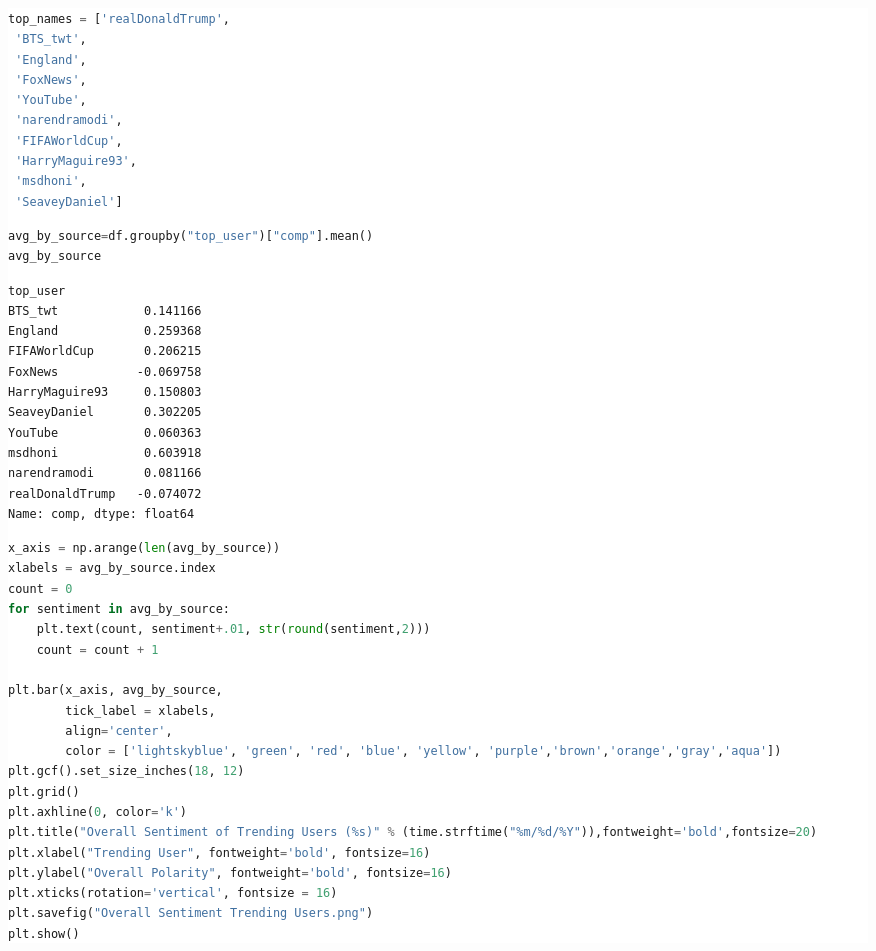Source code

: 


```python
top_names = ['realDonaldTrump',
 'BTS_twt',
 'England',
 'FoxNews',
 'YouTube',
 'narendramodi',
 'FIFAWorldCup',
 'HarryMaguire93',
 'msdhoni',
 'SeaveyDaniel']
```


```python
avg_by_source=df.groupby("top_user")["comp"].mean()
avg_by_source
```




    top_user
    BTS_twt            0.141166
    England            0.259368
    FIFAWorldCup       0.206215
    FoxNews           -0.069758
    HarryMaguire93     0.150803
    SeaveyDaniel       0.302205
    YouTube            0.060363
    msdhoni            0.603918
    narendramodi       0.081166
    realDonaldTrump   -0.074072
    Name: comp, dtype: float64




```python
x_axis = np.arange(len(avg_by_source))
xlabels = avg_by_source.index
count = 0
for sentiment in avg_by_source:
    plt.text(count, sentiment+.01, str(round(sentiment,2)))
    count = count + 1

plt.bar(x_axis, avg_by_source,
        tick_label = xlabels,
        align='center',
        color = ['lightskyblue', 'green', 'red', 'blue', 'yellow', 'purple','brown','orange','gray','aqua'])
plt.gcf().set_size_inches(18, 12)
plt.grid()
plt.axhline(0, color='k')
plt.title("Overall Sentiment of Trending Users (%s)" % (time.strftime("%m/%d/%Y")),fontweight='bold',fontsize=20)
plt.xlabel("Trending User", fontweight='bold', fontsize=16)
plt.ylabel("Overall Polarity", fontweight='bold', fontsize=16)
plt.xticks(rotation='vertical', fontsize = 16)
plt.savefig("Overall Sentiment Trending Users.png")
plt.show()
```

§ **EXERCISE DETAILS**
Throughout the material above, report each line holding the word "color".

§ **OUTPUT BELOW**
        color = ['lightskyblue', 'green', 'red', 'blue', 'yellow', 'purple','brown','orange','gray','aqua'])
plt.axhline(0, color='k')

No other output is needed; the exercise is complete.